Washington spends far more than its suburbs on an impressive list of public services ranging from transportation to police and welfare.

But whether suburbanities should share more of the burden is an unanswered question in a new report on local spending and taxes.

The report by the Metropolitan Washington Council of Governments (COG) follows an 18-month study that started amid considerable controversy between city leaders who want to impose a commuter tax and suburban leaders who oppose it.

The evidence it presents is ambigous:

With about 24 per cent of the area's population, Washington accounts for 82 per cent of its spending on welfare and social services, 68 per centof all spending on police and fire protection, and 39 per cent of sending on public transit and highways.

The city's tax burden on its own residents, except for the upper-income groups, is lower than that in the Maryland suburbs, though somewhat higher than that in Virginia.

The city's share of expenditure on welfare, public hospitals and other benefit programs is far greater than its percentage of the area's low population, which COG puts at about 49 per cent.

Suburban taxpayers already pay much more in taxes than they get back in services from their own slate governments. Maryland suburbanites get back 69 per cent of what they contributs in state taxes. Norther Virginians get back 75 per cent.

"We tried to do an impartial, middle-of-road-type study." said Edwin Verburg, a planner for COG who directed the project. "We show how an areawide tax could be imposed, but we don't say what should be done."

Discussing a commuter tax, in which the District would tax the earnings within the city of nonresidents who work here, the report says that any such levy is "inherently arbitrary to some degree" because of the "difficulty in unequivocally identifying costs and benefits" for residents and outsiders.

But it said it would be "an effective device for redistribution of incomes" because suburban residents have more higher paying jobs.

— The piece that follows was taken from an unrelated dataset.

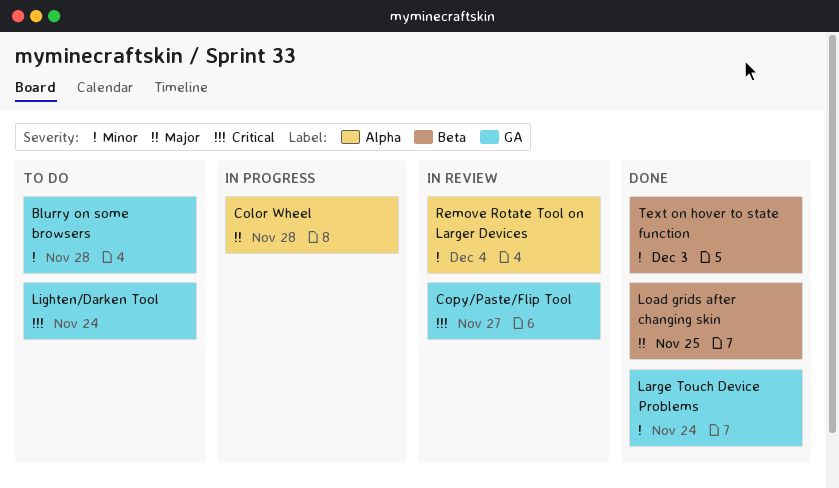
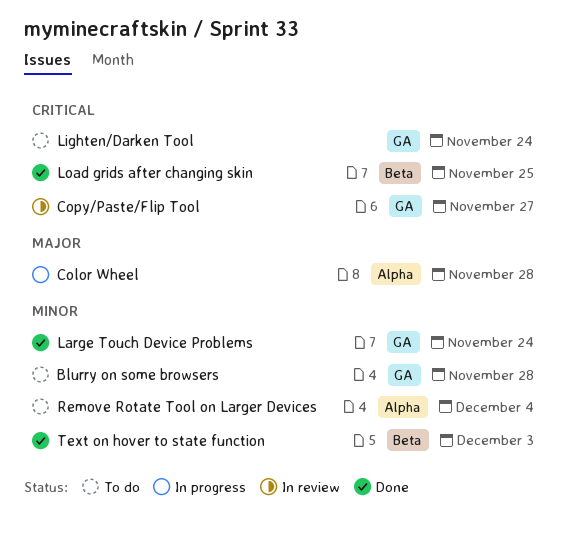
Load grids after changing skin, priority: Major -> Critical
Remove Rotate Tool on Larger Devices, status: In review -> To do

There are 51 U.S. cities, the report says which impose a tax on a nonresident's income

Another way to raise money, the report says, would be to impose an areawide tax sales, incomes or property that would go to a regional agency, such as the Metro Transit Authority, which runs the area's buses and subway system.

Privately, officials said such an areawide tax has more chance of being adopted than a D.C. commuter tax, because it would substantially help both the District and other local governments.

The report indicates that Metro has become a major cost for local governments, accounting for about 8 percent of all government expenditures in the area in 1974, the most recent year for which complete data is available.

According to the report, the District paid $388 per capita in 1974 for public transit and highways, compared to $246 per capital in the Virginia suburbs, and $162 per capita in the Maryland suburbs.

For public safety, including police, fire protection and prisons, the District spends $359 per capita, the Virginia suburbs, $64 per capita, and the Maryland suburbs, $51 per capita.

Per capita expenditures for welfare and other social services were: D.C. $221, Virginia suburbs, $21; and Maryland suburbs, $12.

The only category in the report in which the suburbs spent more was parks and recreation, whith the Maryland suburbs spending $42 per capita, Virginia, $26, and the District $24.

The report gives no data on the productivity and effiency services in different jurisdictions. It also excludes education, which takes a larger share of suburban budgets than anything else.